Gay and transgender rights activists call these warnings fear-mongering and stereotyping, and compare them to past efforts to portray gay and lesbian adults as “recruiters” for the “gay agenda.” In 2008, opponents of same-sex marriage in California aired a TV ad in which a pigtailed girl bounds home to proudly tell her mother what she learned in school: “I learned how a prince married a prince and I can marry a princess!”

The ad famously and successfully played on parents’ worst fears about same-sex marriage, said Matt McTighe, executive director of Freedom for All Americans, a gay rights group focused on passing anti-discrimination measures across the country. It took years of public outreach to overcome such fears, he said.

Now, the movement must take a similar approach with transgender people, he said, introducing them to average Americans as their neighbors, co-workers and friends. To that end, Freedom for All Americans has launched a campaign called the Transgender Freedom Project, which will identify and educate transgender people in small towns and big cities who can speak to the media, stand on rally stages and make their case personally to lawmakers.

“It’s the personal stories that won us the freedom to marry,” he said. “It’s going to be those personal stories that, again, win the day.”

McTighe credits a host of factors for the defeat of the Houston ordinance, which failed despite the endorsements of the White House, Democratic presidential candidate Hillary Rodham Clinton, businesses such as Apple and celebrities including actress Sally Field.

It was added to the ballot in late July, leaving activists just two months to cobble together a campaign, he said.
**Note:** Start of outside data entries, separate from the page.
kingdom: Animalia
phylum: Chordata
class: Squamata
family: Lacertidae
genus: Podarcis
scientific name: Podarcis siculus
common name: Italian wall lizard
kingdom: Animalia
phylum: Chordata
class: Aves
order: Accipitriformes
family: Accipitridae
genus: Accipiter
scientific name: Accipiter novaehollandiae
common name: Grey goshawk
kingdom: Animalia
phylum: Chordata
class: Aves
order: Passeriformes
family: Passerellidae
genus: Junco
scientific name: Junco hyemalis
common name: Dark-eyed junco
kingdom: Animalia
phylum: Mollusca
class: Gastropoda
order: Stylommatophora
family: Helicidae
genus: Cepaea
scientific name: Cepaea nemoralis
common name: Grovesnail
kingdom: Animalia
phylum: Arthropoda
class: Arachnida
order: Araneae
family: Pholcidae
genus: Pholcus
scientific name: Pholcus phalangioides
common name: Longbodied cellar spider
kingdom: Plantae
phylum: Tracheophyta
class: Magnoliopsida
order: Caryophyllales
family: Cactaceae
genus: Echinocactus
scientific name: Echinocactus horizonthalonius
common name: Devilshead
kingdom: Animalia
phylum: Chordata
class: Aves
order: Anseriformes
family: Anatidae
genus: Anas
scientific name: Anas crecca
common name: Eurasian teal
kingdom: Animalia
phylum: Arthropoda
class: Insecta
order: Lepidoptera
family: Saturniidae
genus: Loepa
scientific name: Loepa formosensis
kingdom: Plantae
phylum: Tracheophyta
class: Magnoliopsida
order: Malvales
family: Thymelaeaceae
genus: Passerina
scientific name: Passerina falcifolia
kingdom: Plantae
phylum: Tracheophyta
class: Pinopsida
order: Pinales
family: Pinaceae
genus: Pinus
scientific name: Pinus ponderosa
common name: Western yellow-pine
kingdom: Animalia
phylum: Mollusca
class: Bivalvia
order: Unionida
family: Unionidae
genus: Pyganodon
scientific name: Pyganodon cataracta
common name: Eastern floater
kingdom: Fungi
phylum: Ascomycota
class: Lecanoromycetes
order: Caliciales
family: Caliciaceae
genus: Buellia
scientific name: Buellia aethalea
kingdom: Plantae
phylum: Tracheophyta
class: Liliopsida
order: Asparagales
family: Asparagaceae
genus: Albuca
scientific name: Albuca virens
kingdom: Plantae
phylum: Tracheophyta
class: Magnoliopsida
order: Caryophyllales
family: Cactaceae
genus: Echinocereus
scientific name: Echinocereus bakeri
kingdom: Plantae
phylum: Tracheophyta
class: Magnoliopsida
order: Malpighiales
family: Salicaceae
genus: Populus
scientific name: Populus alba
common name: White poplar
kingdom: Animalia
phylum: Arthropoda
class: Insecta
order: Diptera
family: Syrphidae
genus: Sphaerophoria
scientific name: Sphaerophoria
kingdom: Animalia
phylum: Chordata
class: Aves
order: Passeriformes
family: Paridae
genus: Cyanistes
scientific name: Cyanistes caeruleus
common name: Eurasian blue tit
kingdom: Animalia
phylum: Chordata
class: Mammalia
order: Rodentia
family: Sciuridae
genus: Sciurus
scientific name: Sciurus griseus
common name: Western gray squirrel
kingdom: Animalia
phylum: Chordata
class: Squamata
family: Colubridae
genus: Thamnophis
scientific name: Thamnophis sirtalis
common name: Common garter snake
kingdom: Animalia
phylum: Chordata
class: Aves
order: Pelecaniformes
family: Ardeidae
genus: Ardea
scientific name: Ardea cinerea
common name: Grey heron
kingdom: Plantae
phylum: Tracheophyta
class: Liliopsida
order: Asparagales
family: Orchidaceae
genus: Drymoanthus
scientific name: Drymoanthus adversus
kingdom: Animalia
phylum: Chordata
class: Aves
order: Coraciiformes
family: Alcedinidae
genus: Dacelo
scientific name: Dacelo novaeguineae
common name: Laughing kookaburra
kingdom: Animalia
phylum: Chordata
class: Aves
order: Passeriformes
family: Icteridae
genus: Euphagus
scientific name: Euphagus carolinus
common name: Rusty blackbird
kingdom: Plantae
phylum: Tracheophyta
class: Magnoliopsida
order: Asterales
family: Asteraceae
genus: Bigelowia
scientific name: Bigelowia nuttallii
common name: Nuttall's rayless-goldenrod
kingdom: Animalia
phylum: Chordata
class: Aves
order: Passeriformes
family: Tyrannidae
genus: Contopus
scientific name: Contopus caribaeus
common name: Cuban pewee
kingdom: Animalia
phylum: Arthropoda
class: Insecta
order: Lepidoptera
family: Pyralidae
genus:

And despite its Democratic bent, Houston is still located in one of the most conservative states in the country.

Much of the state’s that the Republican establishment lined up against the measure, including Gov. Greg Abbott and Lt. Gov. Dan Patrick, as well as some African American Democrats. The reason the measure failed, they said, was simple: People are not comfortable allowing men in women’s bathrooms.

“The win here was huge in the eyes of the country,” said Jared Woodfill, co-chairman of the Campaign for Houston, one of the main groups opposing the ordinance. He predicted that the bathroom issue would be taken up in other communities that oppose anti-discrimination ordinances.

“I think clearly it is a spark that is going to start a revolution,” he said.